To assess the risk exposure of materials essential for high-tech, aerospace and defence applications, we developed a framework based on key criteria, including supply risk, the availability of alternative supply routes and strategic importance. This allows materials to be ranked according to their overall exposure across multiple dimensions of risk. When evaluating supply risk, the first risk dimension, the level of supply concentration in both mining and refining, is a critical measure. Relying on a few dominant suppliers means that any disruption can quickly push markets into shortfall. For gallium, graphite, manganese and rare earths, the top refiner, China, accounts for over 90% of global supply. The availability of alternative supply routes is the second key risk dimension. For some materials, there are limited options for substitute materials, such as chromium for corrosion-resistant stainless steel, titanium for alloys requiring a high strength-to-weight ratio and germanium for high-performance fibre optics, heightening the risks from supply disruptions. Additionally, many materials are produced as co-products or by-products alongside other minerals, making their supply less responsive to demand or price signals. For example, gallium is mainly recovered as a by-product of zinc and aluminium production, tellurium from copper and lead processing, and germanium from zinc and coal. The strategic importance of each material depends on the sectors in which it is used. When materials have applications in strategic sectors such as semiconductors or defence, their security of supply becomes a crucial factor for economic and national security.
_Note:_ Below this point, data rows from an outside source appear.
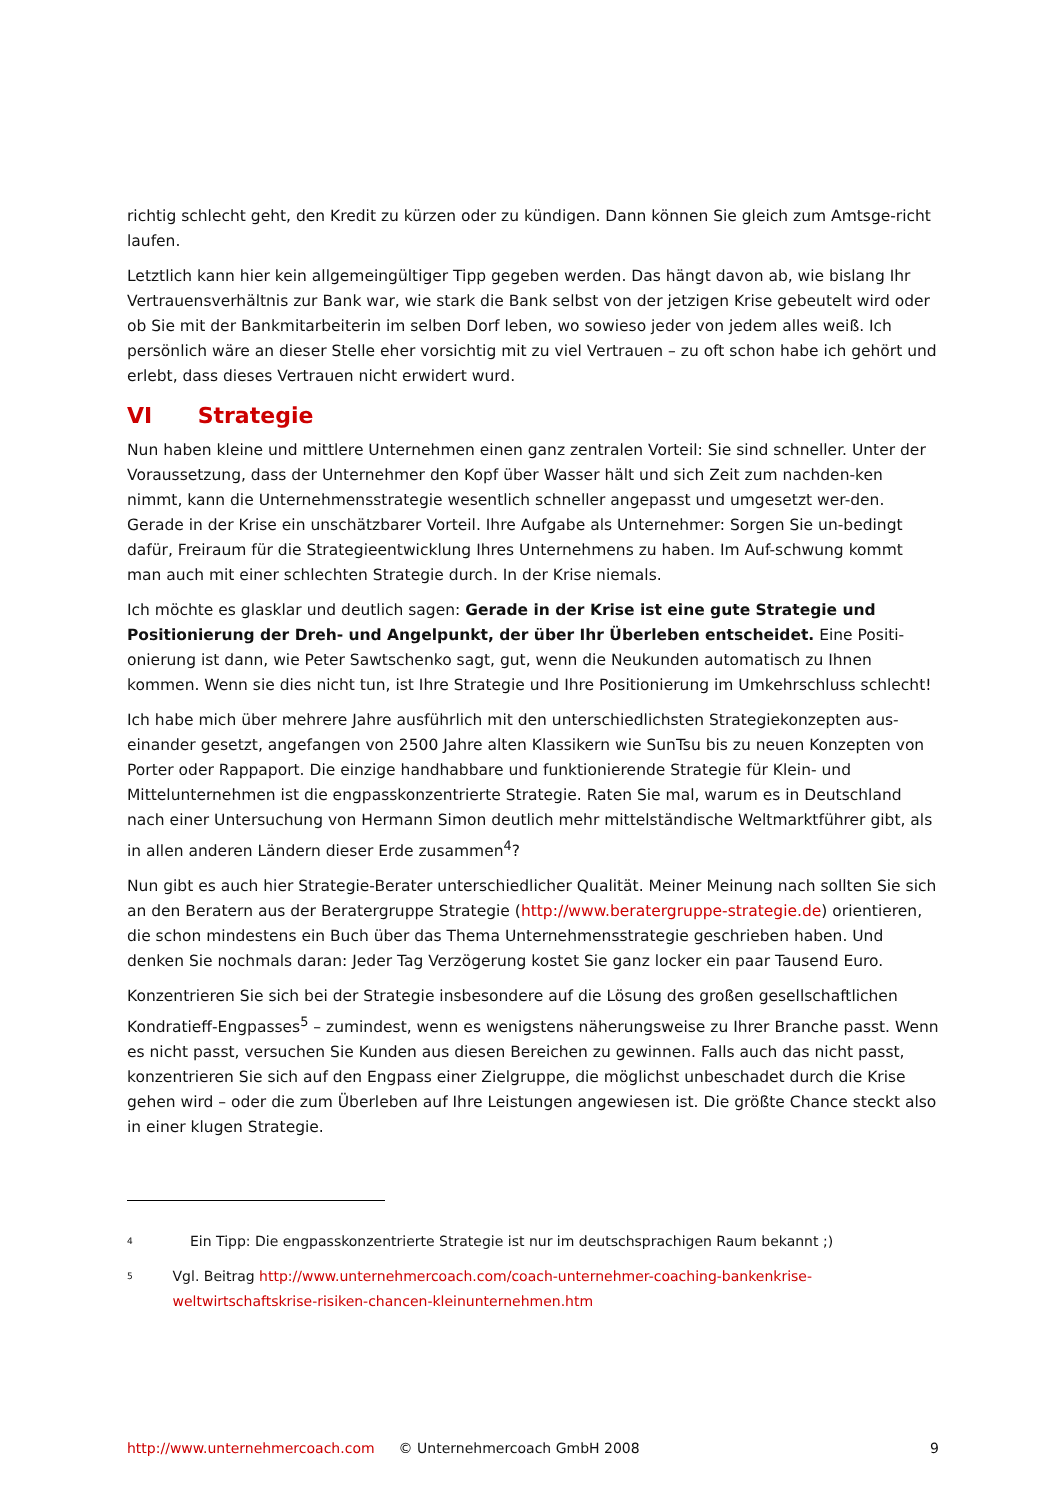richtig schlecht geht, den Kredit zu kürzen oder zu kündigen. Dann können Sie gleich zum Amtsge-richt laufen.
Letztlich kann hier kein allgemeingültiger Tipp gegeben werden. Das hängt davon ab, wie bislang Ihr Vertrauensverhältnis zur Bank war, wie stark die Bank selbst von der jetzigen Krise gebeutelt wird oder ob Sie mit der Bankmitarbeiterin im selben Dorf leben, wo sowieso jeder von jedem alles weiß. Ich persönlich wäre an dieser Stelle eher vorsichtig mit zu viel Vertrauen – zu oft schon habe ich gehört und erlebt, dass dieses Vertrauen nicht erwidert wurd.
VI Strategie
Nun haben kleine und mittlere Unternehmen einen ganz zentralen Vorteil: Sie sind schneller. Unter der Voraussetzung, dass der Unternehmer den Kopf über Wasser hält und sich Zeit zum nachden-ken nimmt, kann die Unternehmensstrategie wesentlich schneller angepasst und umgesetzt wer-den. Gerade in der Krise ein unschätzbarer Vorteil. Ihre Aufgabe als Unternehmer: Sorgen Sie un-bedingt dafür, Freiraum für die Strategieentwicklung Ihres Unternehmens zu haben. Im Auf-schwung kommt man auch mit einer schlechten Strategie durch. In der Krise niemals.
Ich möchte es glasklar und deutlich sagen: Gerade in der Krise ist eine gute Strategie und Positionierung der Dreh- und Angelpunkt, der über Ihr Überleben entscheidet. Eine Positi-onierung ist dann, wie Peter Sawtschenko sagt, gut, wenn die Neukunden automatisch zu Ihnen kommen. Wenn sie dies nicht tun, ist Ihre Strategie und Ihre Positionierung im Umkehrschluss schlecht!
Ich habe mich über mehrere Jahre ausführlich mit den unterschiedlichsten Strategiekonzepten aus-einander gesetzt, angefangen von 2500 Jahre alten Klassikern wie SunTsu bis zu neuen Konzepten von Porter oder Rappaport. Die einzige handhabbare und funktionierende Strategie für Klein- und Mittelunternehmen ist die engpasskonzentrierte Strategie. Raten Sie mal, warum es in Deutschland nach einer Untersuchung von Hermann Simon deutlich mehr mittelständische Weltmarktführer gibt, als in allen anderen Ländern dieser Erde zusammen<sup>4</sup>?
Nun gibt es auch hier Strategie-Berater unterschiedlicher Qualität. Meiner Meinung nach sollten Sie sich an den Beratern aus der Beratergruppe Strategie (http://www.beratergruppe-strategie.de) orientieren, die schon mindestens ein Buch über das Thema Unternehmensstrategie geschrieben haben. Und denken Sie nochmals daran: Jeder Tag Verzögerung kostet Sie ganz locker ein paar Tausend Euro.
Konzentrieren Sie sich bei der Strategie insbesondere auf die Lösung des großen gesellschaftlichen Kondratieff-Engpasses<sup>5</sup> – zumindest, wenn es wenigstens näherungsweise zu Ihrer Branche passt. Wenn es nicht passt, versuchen Sie Kunden aus diesen Bereichen zu gewinnen. Falls auch das nicht passt, konzentrieren Sie sich auf den Engpass einer Zielgruppe, die möglichst unbeschadet durch die Krise gehen wird – oder die zum Überleben auf Ihre Leistungen angewiesen ist. Die größte Chance steckt also in einer klugen Strategie.
<sup>4</sup>
Ein Tipp: Die engpasskonzentrierte Strategie ist nur im deutschsprachigen Raum bekannt ;)
<sup>5</sup>
Vgl. Beitrag http://www.unternehmercoach.com/coach-unternehmer-coaching-bankenkrise-weltwirtschaftskrise-risiken-chancen-kleinunternehmen.htm
http://www.unternehmercoach.com © Unternehmercoach GmbH 2008 9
Gallium, magnet rare earths, yttrium, graphite, tungsten, germanium, tellurium and cobalt show some of the highest risk exposure scores. Most of these materials are characterised by high supply concentration, limited availability of substitutes and strategic applications, and many are already subject to some form of export restriction. Several of them, such as gallium, magnet rare earths, graphite, cobalt and germanium, play essential roles across a wide range of strategic applications.